Diese These beurteilte der Staats- und Sozialphilosoph Thomas Hobbes (1588-1679) als selbstwidersprüchlich und so entwickelte er, unter Bezugnahme auf Descartes, das erste in sich geschlossene neuzeitliche materialistische System, beschränkt auf den dreidimensionalen Raum. Der Glaube an ein Weiterleben der Seele nach dem Tode sei nichts anderes als ein heidnisches Relikt. Dennoch hielt Hobbes an der Lehre der Kirche fest, nach der Gott die Gläubigen beim Jüngsten Gericht als strahlende Geist-Körper auferstehen lasse, denn:
„Kann nicht Gott, der durch sein Wort den unbeseelten Staub und Lehm als lebendiges Wesen aufstehen ließ, ebenso leicht einen toten Kadaver aufs Neue zum Leben erwecken?“6
Diesen Widerspruch sieht Lier darin begründet, dass bis zum Ende des 18. Jahrhunderts viele philosophische Werke nur anonym oder postum veröffentlich werden konnten. Schließlich wurde das 1559 eingeführte Bücherverbot erst 1965 bzw. 1966 von Paul VI. abgeschafft. Dieses Verbot betraf auch die Werke von Baruch de Spinoza (1632-1677), für den der Staat vor allem die Freiheit zu schützen habe. Auch für ihn gibt es nur eine Substanz, allerdings nicht die wahrnehmbare Materie der physischen Körper, sondern die unteilbare, ewige und unbeschränkte Substanz. Sie setzt er mit Gott und der hervorbringenden Natur, nicht aber mit der hervorgebrachten Natur gleich:
„In Gott gibt es notwendig eine Idee, die die Wesenheit dieses und jenes menschlichen Körpers unter einer Art Ewigkeit ausdrückt.“7
Zu dieser Auffassung kam er aus eigener Erfahrung, zumal „wir empfinden und erfahren“ können, dass wir ewig sind, und zwar durch die „Liebe zu Gott“8.

::::

*Arbeitsauftrag a*
Schreiben Sie alle Datensätze erneut ab und benennen Sie dabei „Read“ überall in „Lesen“ um, ohne sonst etwas zu verändern. Die Bilder lassen Sie in Ihrer Antwort weg.

[Gespeicherte Daten]
::::

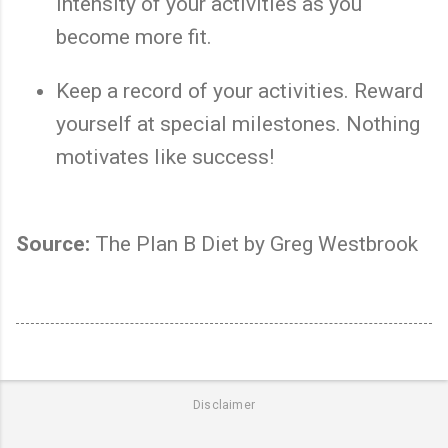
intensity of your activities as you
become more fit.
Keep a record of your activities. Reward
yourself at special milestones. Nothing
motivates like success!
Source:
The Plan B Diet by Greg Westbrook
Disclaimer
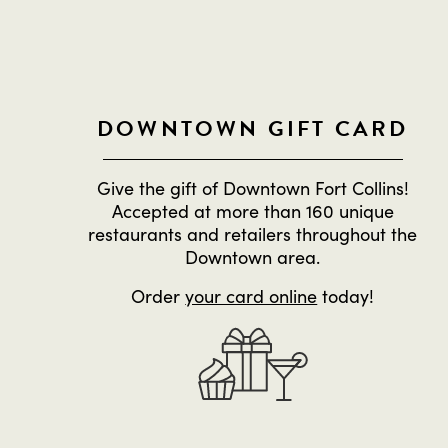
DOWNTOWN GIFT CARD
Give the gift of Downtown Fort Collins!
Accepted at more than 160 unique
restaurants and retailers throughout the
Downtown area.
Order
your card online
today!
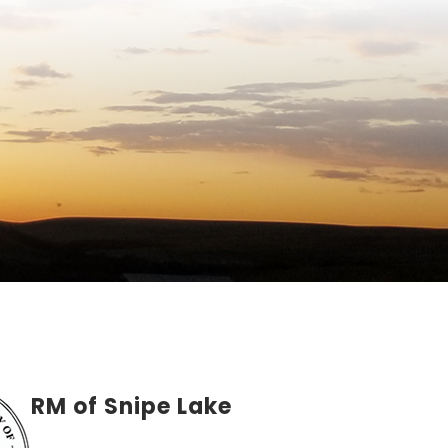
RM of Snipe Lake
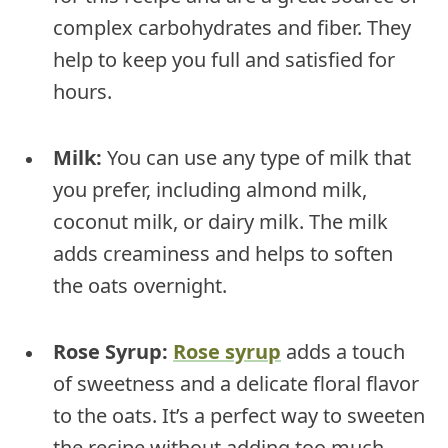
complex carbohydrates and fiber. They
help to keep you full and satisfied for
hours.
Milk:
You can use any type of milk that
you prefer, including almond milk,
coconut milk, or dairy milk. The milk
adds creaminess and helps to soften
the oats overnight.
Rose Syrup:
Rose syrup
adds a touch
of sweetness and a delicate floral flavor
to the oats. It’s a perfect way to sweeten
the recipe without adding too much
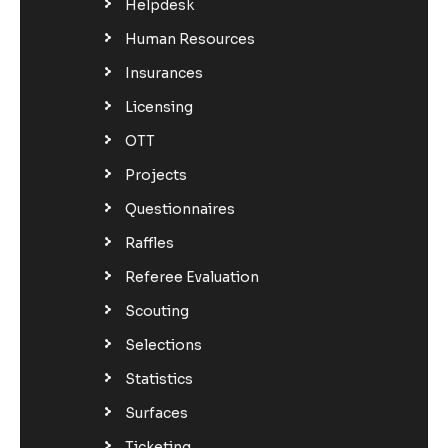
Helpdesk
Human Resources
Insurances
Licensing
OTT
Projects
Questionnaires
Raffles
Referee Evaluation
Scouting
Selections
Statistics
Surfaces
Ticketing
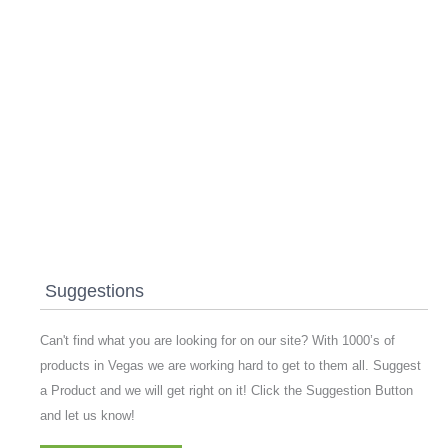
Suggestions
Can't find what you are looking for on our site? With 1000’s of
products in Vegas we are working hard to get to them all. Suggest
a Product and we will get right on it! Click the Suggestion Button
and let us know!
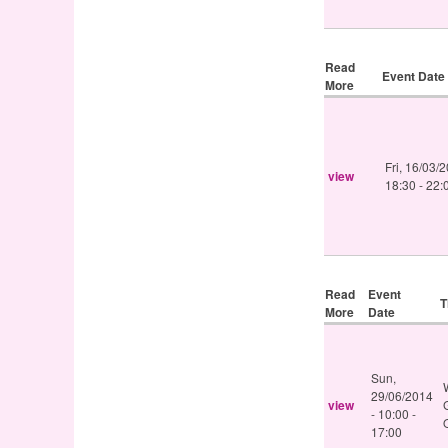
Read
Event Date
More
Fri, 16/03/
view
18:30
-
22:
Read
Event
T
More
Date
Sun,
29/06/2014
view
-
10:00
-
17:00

::::

*Arbeitsauftrag b*
Entscheiden Sie für jede Aussage, ob sie mit dem Textauszug übereinstimmt, antworten Sie mit Ja oder Nein und belegen Sie die Antwort mit den ausschlaggebenden Worten als wörtlichem Zitat. (i) Hobbes lebte von 1588 bis 1679. (ii) Das Bücherverbot wurde im Jahr 1559 abgeschafft. (iii) Für Spinoza ist die eine Substanz die wahrnehmbare Materie der physischen Körper.

*Übungsergebnis a*
intensity of your activities as you
become more fit.
Keep a record of your activities. Reward
yourself at special milestones. Nothing
motivates like success!
Source:
The Plan B Diet by Greg Westbrook
Disclaimer
DOWNTOWN GIFT CARD
Give the gift of Downtown Fort Collins!
Accepted at more than 160 unique
restaurants and retailers throughout the
Downtown area.
Order
your card online
today!
RM of Snipe Lake
complex carbohydrates and fiber. They
help to keep you full and satisfied for
hours.
Milk:
You can use any type of milk that
you prefer, including almond milk,
coconut milk, or dairy milk. The milk
adds creaminess and helps to soften
the oats overnight.
Rose Syrup:
Rose syrup
adds a touch
of sweetness and a delicate floral flavor
to the oats. It’s a perfect way to sweeten
the recipe without adding too much
Helpdesk
Human Resources
Insurances
Licensing
OTT
Projects
Questionnaires
Raffles
Referee Evaluation
Scouting
Selections
Statistics
Surfaces
Ticketing
Suggestions
Can't find what you are looking for on our site? With 1000’s of
products in Vegas we are working hard to get to them all. Suggest
a Product and we will get right on it! Click the Suggestion Button
and let us know!
Lesen
Event Date
More
Fri, 16/03/
view
18:30
-
22:
Lesen
Event
T
More
Date
Sun,
29/06/2014
view
-
10:00
-
17:00

*Übungsergebnis b*
(i) Ja: „Thomas Hobbes (1588-1679)“
(ii) Nein: „das 1559 eingeführte Bücherverbot erst 1965 bzw. 1966 von Paul VI. abgeschafft“
(iii) Nein: „allerdings nicht die wahrnehmbare Materie der physischen Körper, sondern die unteilbare, ewige und unbeschränkte Substanz“